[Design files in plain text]
⁂
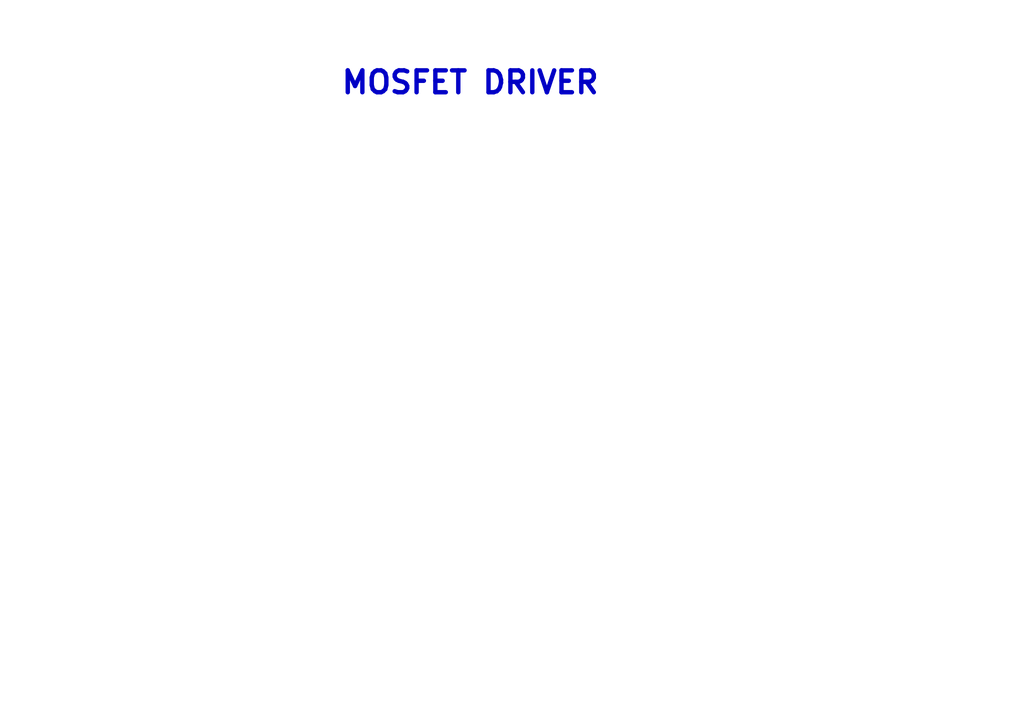
<source format=kicad_sch>
(kicad_sch
	(version 20250114)
	(generator "eeschema")
	(generator_version "9.0")
	(uuid "d1d3ed85-af35-4485-b1b5-e01c577c8654")
	(paper "A4")
	(title_block
		(title "MOSFET DRIVER")
		(date "2025-04-06")
		(rev "rev0")
		(company "DBtronics Inc.")
		(comment 1 "Dian Basit")
		(comment 2 "dianbasit@dbtronics.org")
		(comment 3 "+1 (587) 432-2486")
	)
	(lib_symbols)
	(text "${TITLE}\n"
		(exclude_from_sim no)
		(at 136.398 24.13 0)
		(effects
			(font
				(size 6.35 6.35)
				(thickness 1.27)
				(bold yes)
			)
		)
		(uuid "eb36207c-1905-420e-8bd3-f0cc738a3fa5")
	)
)

</source>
⁂
◆ **What is being asked**
Word for word, restate the lines running from the one containing "(version 20250114)" through the final line of the records above, and nothing besides.

◆ **Task solution**
	(version 20250114)
	(generator "eeschema")
	(generator_version "9.0")
	(uuid "d1d3ed85-af35-4485-b1b5-e01c577c8654")
	(paper "A4")
	(title_block
		(title "MOSFET DRIVER")
		(date "2025-04-06")
		(rev "rev0")
		(company "DBtronics Inc.")
		(comment 1 "Dian Basit")
		(comment 2 "dianbasit@dbtronics.org")
		(comment 3 "+1 (587) 432-2486")
	)
	(lib_symbols)
	(text "${TITLE}\n"
		(exclude_from_sim no)
		(at 136.398 24.13 0)
		(effects
			(font
				(size 6.35 6.35)
				(thickness 1.27)
				(bold yes)
			)
		)
		(uuid "eb36207c-1905-420e-8bd3-f0cc738a3fa5")
	)
)

</source>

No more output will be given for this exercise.